How many lines in the rows below contain the string "false"? Reply with the number alone.

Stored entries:
--------------------------------
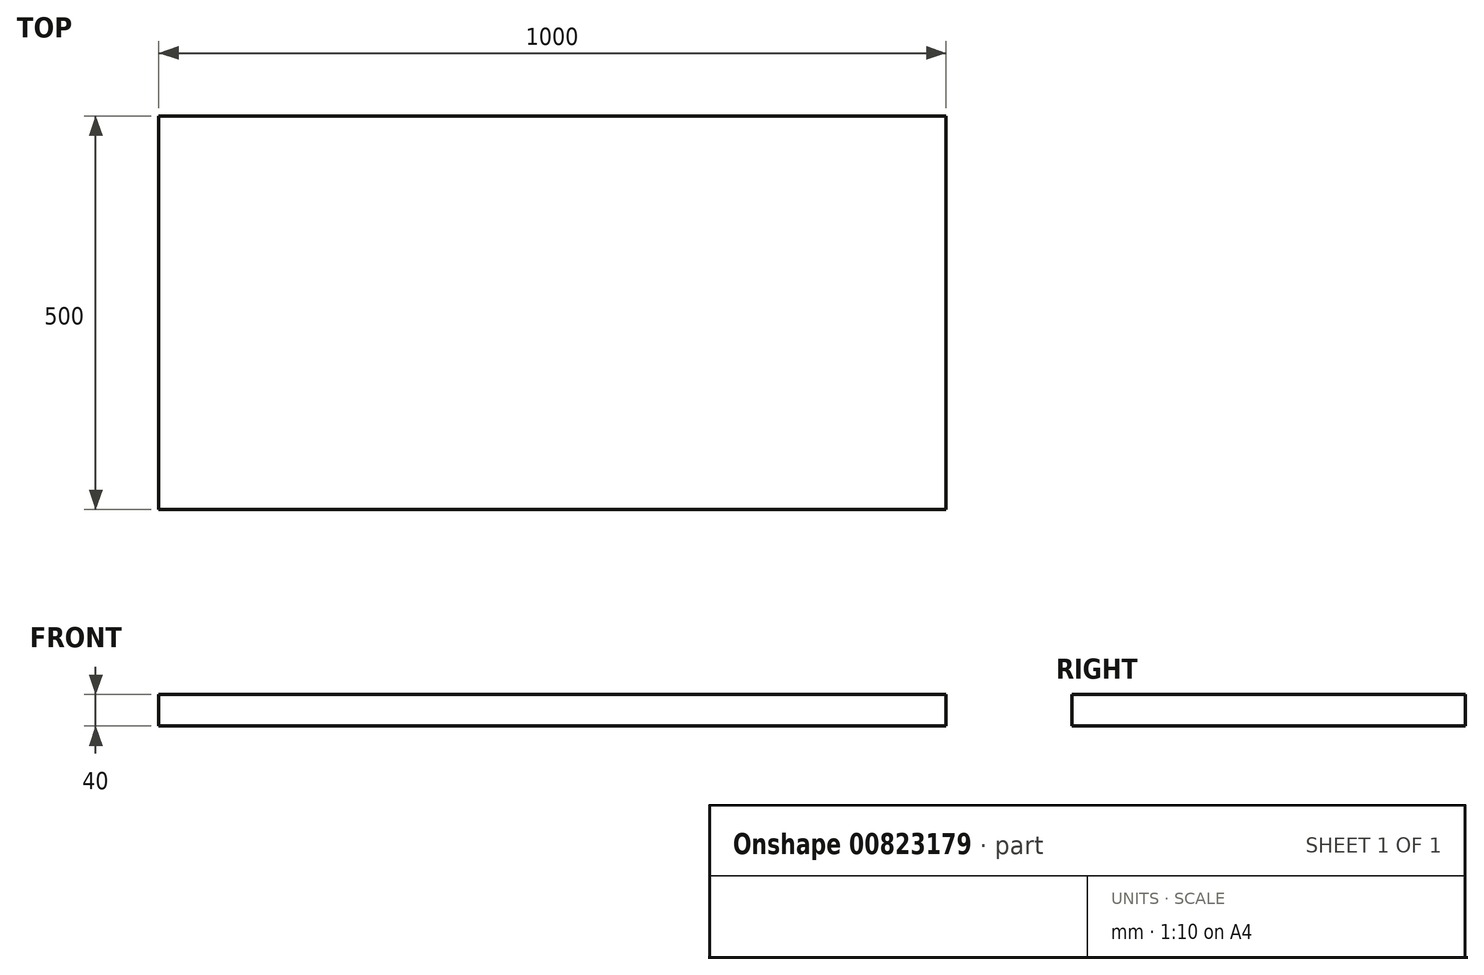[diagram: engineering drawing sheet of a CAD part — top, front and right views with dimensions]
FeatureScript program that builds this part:
annotation { "Feature Type Name" : "Feature", "Feature Type Description" : "" }
export const myFeature = defineFeature(function(context is Context, id is Id, definition is map)
    precondition{}
    {
        {
            var Q0;
            Q0=qCreatedBy(makeId("Top.planeOp"),FACE);
            var sketch = newSketch(context, id + "F0", { "sketchPlane" : qUnion([Q0])});
            skLineSegment(sketch, "E0.bottom", {"start": v(-927.16, 424.54) * mm, "end": v(72.84, 424.54) * mm});
            skLineSegment(sketch, "E0.top", {"start": v(-927.16, -75.46) * mm, "end": v(72.84, -75.46) * mm});
            skLineSegment(sketch, "E0.left", {"start": v(-927.16, 424.54) * mm, "end": v(-927.16, -75.46) * mm});
            skLineSegment(sketch, "E0.right", {"start": v(72.84, 424.54) * mm, "end": v(72.84, -75.46) * mm});
            skSolve(sketch);
        }
        {
            var Q0;
            Q0=makeQuery(id+"F0.imprint","IMPRINT",FACE,{"disambiguationData":[TD([[makeQuery(id+"F0.imprint","IMPRINT",EDGE,{"derivedFrom":sQuery(id+"F0.wireOp",EDGE,"E0.bottom")}),-1.0]])]});
            extrude(context, id + "F1", {"entities" : qUnion([Q0]), "depth" : 40 * mm, "offsetDistance" : 25 * mm});
        }
    });
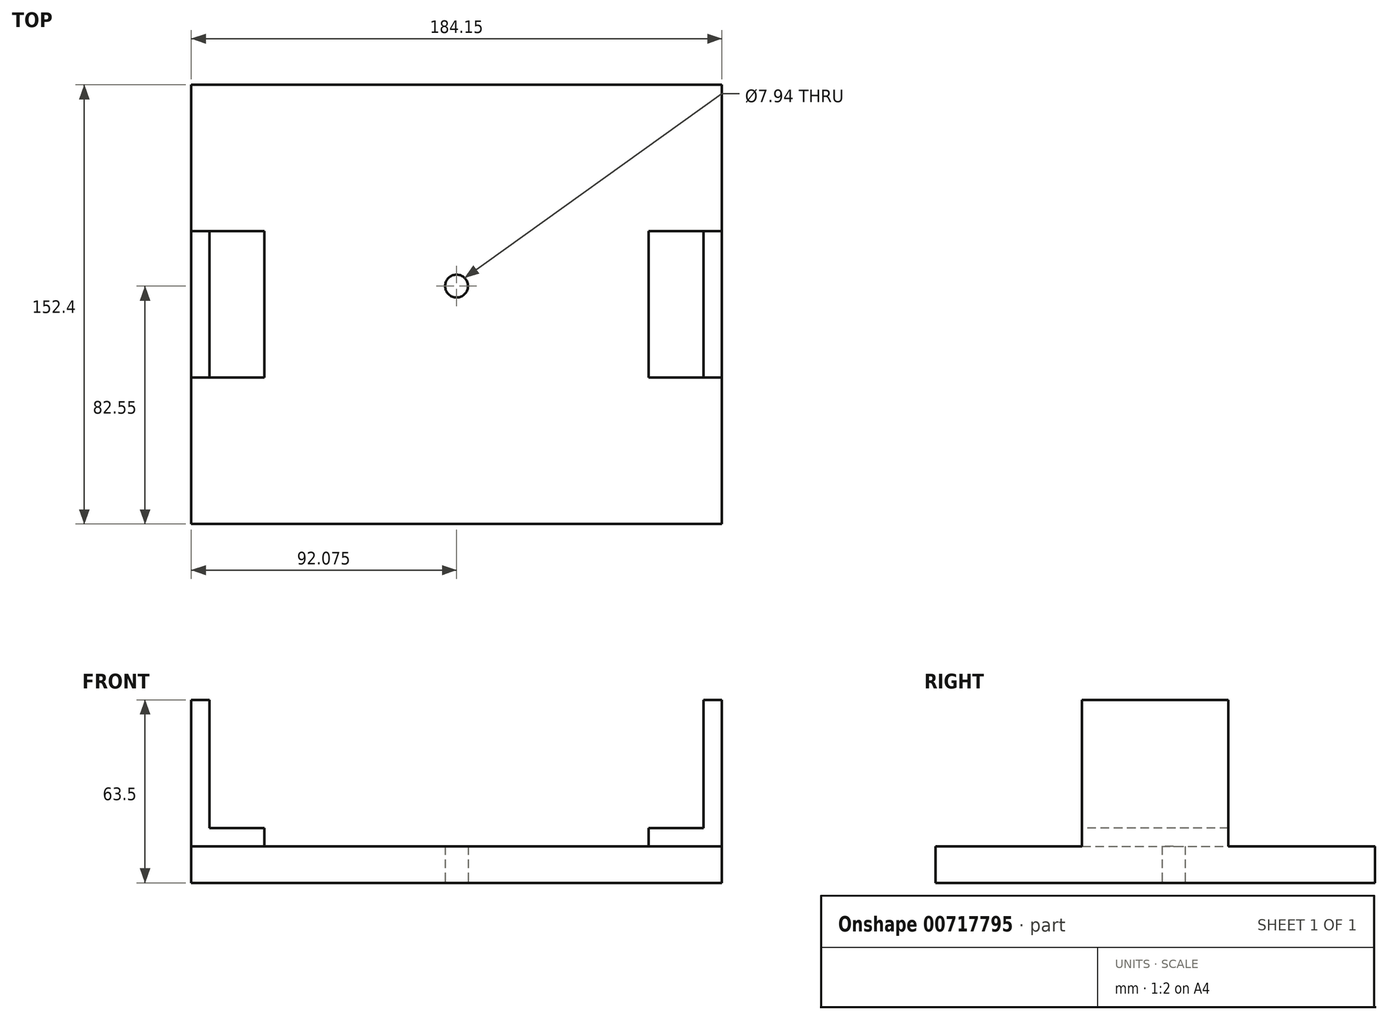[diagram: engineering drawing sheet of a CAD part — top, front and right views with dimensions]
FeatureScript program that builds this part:
annotation { "Feature Type Name" : "Feature", "Feature Type Description" : "" }
export const myFeature = defineFeature(function(context is Context, id is Id, definition is map)
    precondition{}
    {
        {
            var Q0;
            Q0=qCreatedBy(makeId("Top.planeOp"),FACE);
            var sketch = newSketch(context, id + "F0", { "sketchPlane" : qUnion([Q0])});
            skLineSegment(sketch, "E0.bottom", {"start": v(0, 0) * mm, "end": v(184.15, 0) * mm});
            skLineSegment(sketch, "E0.top", {"start": v(0, 152.4) * mm, "end": v(184.15, 152.4) * mm});
            skLineSegment(sketch, "E0.left", {"start": v(0, 0) * mm, "end": v(0, 152.4) * mm});
            skLineSegment(sketch, "E0.right", {"start": v(184.15, 0) * mm, "end": v(184.15, 152.4) * mm});
            skSolve(sketch);
        }
        {
            var Q0;
            Q0 = qSketchRegion(id + "F0", true);
            extrude(context, id + "F1", {"entities" : qUnion([Q0]), "depth" : 12.7 * mm, "offsetDistance" : 25.4 * mm});
        }
        {
            var Q0;
            Q0=makeQuery(id+"F1.opExtrude","CAP_FACE",FACE,{"disambiguationData":[OSD([sQuery(id+"F0.wireOp",EDGE,"E0.bottom"),sQuery(id+"F0.wireOp",EDGE,"E0.top"),sQuery(id+"F0.wireOp",EDGE,"E0.left"),sQuery(id+"F0.wireOp",EDGE,"E0.right")])],"isStart":false});
            var sketch = newSketch(context, id + "F2", { "sketchPlane" : qUnion([Q0])});
            skSolve(sketch);
        }
        {
            var Q0;
            Q0=makeQuery(id+"F1.opExtrude","CAP_FACE",FACE,{"disambiguationData":[OSD([sQuery(id+"F0.wireOp",EDGE,"E0.bottom"),sQuery(id+"F0.wireOp",EDGE,"E0.top"),sQuery(id+"F0.wireOp",EDGE,"E0.left"),sQuery(id+"F0.wireOp",EDGE,"E0.right")])],"isStart":true});
            var sketch = newSketch(context, id + "F3", { "sketchPlane" : qUnion([Q0])});
            skCircle(sketch, "E1", {"center": v(92.08, -82.55) * mm, "radius": 3.97 * mm});
            skSolve(sketch);
        }
        {
            var Q0;
            Q0 = qSketchRegion(id + "F3", true);
            extrude(context, id + "F4", {"entities" : qUnion([Q0]), "operationType" : NewBodyOperationType.REMOVE, "oppositeDirection" : true, "depth" : 25.4 * mm, "offsetDistance" : 25.4 * mm});
        }
        {
            var Q0;
            Q0=makeQuery(id+"F2.imprint","IMPRINT",FACE,{"disambiguationData":[TD([[makeQuery(id+"F2.imprint","IMPRINT",EDGE,{"derivedFrom":makeQuery(id+"F1.opExtrude","CAP_EDGE",EDGE,{"disambiguationData":[OSD([sQuery(id+"F0.wireOp",EDGE,"E0.bottom")])],"isStart":false})}),1.0]])]});
            var sketch = newSketch(context, id + "F5", { "sketchPlane" : qUnion([Q0])});
            skLineSegment(sketch, "E2.bottom", {"start": v(0, 101.6) * mm, "end": v(25.4, 101.6) * mm});
            skLineSegment(sketch, "E2.top", {"start": v(0, 50.8) * mm, "end": v(25.4, 50.8) * mm});
            skLineSegment(sketch, "E2.left", {"start": v(0, 101.6) * mm, "end": v(0, 50.8) * mm});
            skLineSegment(sketch, "E2.right", {"start": v(25.4, 101.6) * mm, "end": v(25.4, 50.8) * mm});
            skLineSegment(sketch, "E3.bottom", {"start": v(184.15, 50.8) * mm, "end": v(158.75, 50.8) * mm});
            skLineSegment(sketch, "E3.top", {"start": v(184.15, 101.6) * mm, "end": v(158.75, 101.6) * mm});
            skLineSegment(sketch, "E3.left", {"start": v(184.15, 50.8) * mm, "end": v(184.15, 101.6) * mm});
            skLineSegment(sketch, "E3.right", {"start": v(158.75, 50.8) * mm, "end": v(158.75, 101.6) * mm});
            skSolve(sketch);
        }
        {
            var Q0;
            Q0 = qSketchRegion(id + "F5", true);
            extrude(context, id + "F6", {"entities" : qUnion([Q0]), "operationType" : NewBodyOperationType.ADD, "depth" : 6.35 * mm, "offsetDistance" : 25.4 * mm});
        }
        {
            var Q0;
            Q0=makeQuery(id+"F6.opExtrude","CAP_FACE",FACE,{"disambiguationData":[OSD([sQuery(id+"F5.wireOp",EDGE,"E2.bottom"),sQuery(id+"F5.wireOp",EDGE,"E2.top"),sQuery(id+"F5.wireOp",EDGE,"E2.left"),sQuery(id+"F5.wireOp",EDGE,"E2.right")])],"isStart":false});
            var sketch = newSketch(context, id + "F7", { "sketchPlane" : qUnion([Q0])});
            skLineSegment(sketch, "E4", {"start": v(0, 101.6) * mm, "end": v(6.35, 101.6) * mm});
            skLineSegment(sketch, "E5", {"start": v(6.35, 101.6) * mm, "end": v(6.35, 50.8) * mm});
            skLineSegment(sketch, "E6", {"start": v(6.35, 50.8) * mm, "end": v(0, 50.8) * mm});
            skLineSegment(sketch, "E7", {"start": v(0, 50.8) * mm, "end": v(0, 101.6) * mm});
            skSolve(sketch);
        }
        {
            var Q0;
            Q0 = qSketchRegion(id + "F7", true);
            extrude(context, id + "F8", {"entities" : qUnion([Q0]), "operationType" : NewBodyOperationType.ADD, "depth" : 44.45 * mm, "offsetDistance" : 25.4 * mm});
        }
        {
            var Q0;
            Q0=makeQuery(id+"F6.opExtrude","CAP_FACE",FACE,{"disambiguationData":[OSD([sQuery(id+"F5.wireOp",EDGE,"E3.bottom"),sQuery(id+"F5.wireOp",EDGE,"E3.top"),sQuery(id+"F5.wireOp",EDGE,"E3.left"),sQuery(id+"F5.wireOp",EDGE,"E3.right")])],"isStart":false});
            var sketch = newSketch(context, id + "F9", { "sketchPlane" : qUnion([Q0])});
            skLineSegment(sketch, "E8.bottom", {"start": v(184.15, 101.6) * mm, "end": v(177.8, 101.6) * mm});
            skLineSegment(sketch, "E8.top", {"start": v(184.15, 50.8) * mm, "end": v(177.8, 50.8) * mm});
            skLineSegment(sketch, "E8.left", {"start": v(184.15, 101.6) * mm, "end": v(184.15, 50.8) * mm});
            skLineSegment(sketch, "E8.right", {"start": v(177.8, 101.6) * mm, "end": v(177.8, 50.8) * mm});
            skSolve(sketch);
        }
        {
            var Q0;
            Q0 = qSketchRegion(id + "F9", true);
            extrude(context, id + "F10", {"entities" : qUnion([Q0]), "operationType" : NewBodyOperationType.ADD, "depth" : 44.45 * mm, "offsetDistance" : 25.4 * mm});
        }
    });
--------------------------------
[Answer to the task] 4